Potty training boys poses different challenges than getting girls out of nappies.
Though we can't forget that every individual is unique, boys are thought to take longer when it comes to succeeding in this transition. Experts consider that they usually get more distracted than girls, which makes it harder for them to follow instructions and commands. But don't worry: like potty training girls, it's perfectly doable!
Either with boys or girls, potty training may put you against many difficulties before he or she learns how to use the toilet properly. In both cases, there's a 'rule' that you shouldn't break: you shouldn't decide when potty training starts only based on your child's age. Some parents throw a spanner in the works by forcing this process when their kids aren't ready yet, which usually leads to failure. Keep in mind that some boys start using the potty before they are two years old, while others won't do so until they are three or even older than that.
How can you know if your toddler is ready to leapfrog such an intimidating challenge? First, he needs to be able to put himself out of his 'comfort zone', in other words, say good bye to nappies at a physical and emotional level. Many boys may just start telling their parents when 'nature is calling', while others may need extra motivation.
Here are some efficient tips on potty training boys that could make this stage much easier.
Potty training boys: Shopping for a potty
Potty training boys require some planning. For a start, you need the necessary devices to make it possible, so you should first think whether you want your kid to practise with a potty chair or an adapter seat for the toilet. Potty chairs are usually a good option to start with, since they are child-sized and more attractive to little kids. You should let your toddler personalise it, as if it was another one of his toys (it's better if he thinks it's a fun item rather than a duty).
If you end up getting an adapter seat, make sure it's secure and it attaches well to the toilet. He will also need a little stool to climb onto the toilet and descend from it on his own.
Potty training boys: Teaching him how to sit...

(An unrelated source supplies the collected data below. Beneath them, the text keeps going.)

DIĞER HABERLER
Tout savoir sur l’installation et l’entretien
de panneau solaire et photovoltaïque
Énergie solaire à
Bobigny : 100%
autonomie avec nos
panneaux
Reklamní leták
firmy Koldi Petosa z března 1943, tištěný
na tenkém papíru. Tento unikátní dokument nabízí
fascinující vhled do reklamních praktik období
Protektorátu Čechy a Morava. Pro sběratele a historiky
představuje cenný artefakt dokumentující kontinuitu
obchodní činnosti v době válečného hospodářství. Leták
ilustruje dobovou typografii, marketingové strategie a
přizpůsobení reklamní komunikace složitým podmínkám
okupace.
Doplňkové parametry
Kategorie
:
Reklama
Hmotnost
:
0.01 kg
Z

Obviously, the teaching process differs between boys and girls, since they have their own way to do their needs. That said, and since bowel movements and pee often come together, it's good advice for your child to start sitting on the toilet. You can demonstrate for him or use his favourite toys to play some kind of game involving the potty use. He can start doing so with his trousers on, just to get familiar with the idea of sitting on he toilet. Little by little, you can replace those trousers for disposable ones until he seems ready to try peeing and pooing without them.
...and how to stand
Sooner or later, he'll realise that Dad uses the toilet in a different way. This is exactly when you should explain to your child how boys actually do it and encourage him to swop the sitting position for the standing one. If he's reluctant to do it, give him more time. Once he's willing to do so and understands the new mechanics, make sure he works on his aim; for example, you could put toilet paper balls in the potty, so that he can use them for target practice. As he gets better, try floating objects like a ping pong ball, which will move and demand more precision from him.
Needless to say, many accidents await you, so keep the mop at hand!
Potty training boys: Strike a balance
Each mum has her own potty training tricks or learns along the way, but it's good that no matter how you face this experience, you try to combine discipline with fun. Don't be uptight about it and just think that ditching nappies is another toddler milestone that can be accomplished without drama. Set up a training schedule, work around your daily routine, and try to dedicate extra time to it on the weekends. For instance, you can ask him if he needs to 'visit the loo' after each meal, so that he ends up associating drinking and eating with weeing and pooing, even if the effect isn't immediate. There are many tricks and potty training tips you can count on!
Getting your son out of nappies isn't easy if there's too much going on at home. For example, if you are expecting another baby, you are getting divorced (we hope that's not the case!) or your munchkin is dealing with a new situation, like starting preschool. Be aware of such factors and, if it's necessary, work around them by making him feel safe and protected. Potty training won't work out if your child isn't confident enough.
Potty training boys: Praising helps
When potty training boys, it's essential to motivate your son. Celebrate, with noticeable enthusiasm, every step forward that he takes on the process, and remember to write it down on a potty training chart. You can show it to him and focus on what he's doing well, instead of, for example, making him feel like he's not keeping up with other kids his age.
Potty training boys: Night after night
Potty training will last until your child's able to sleep through the night without wetting his bed. Most kids learn to stay dry after the afternoon nap, and then keep making progress until they don't need nappies during the daytime anymore. But, still, it will take them a while until they can do the same during night sleep, since their bodies need to adjust the sphincter muscle to avoid releasing liquids or solids.
When you think that your kid may be ready, give it a try and let him go to bed without wearing nappies. Protect the mattress with a plastic cover and keep clean pyjamas and sheets ready. If he has accidents for a few nights in a row, he may not be primed to reach such a milestone yet, so you'll have to wait a while and not put extra pressure on him. It's not about giving up, but letting things move at a natural pace. Once he's able to control his needs overnight, it will be time for you to get rid of nappies.
In short, potty training boys requires a lot of patience, but it's also very rewarding. When you see your son's happy face after spending a few nights without making a mess, you'll forget about every accident. After all, it's no more than another sign of your munchkin growing up!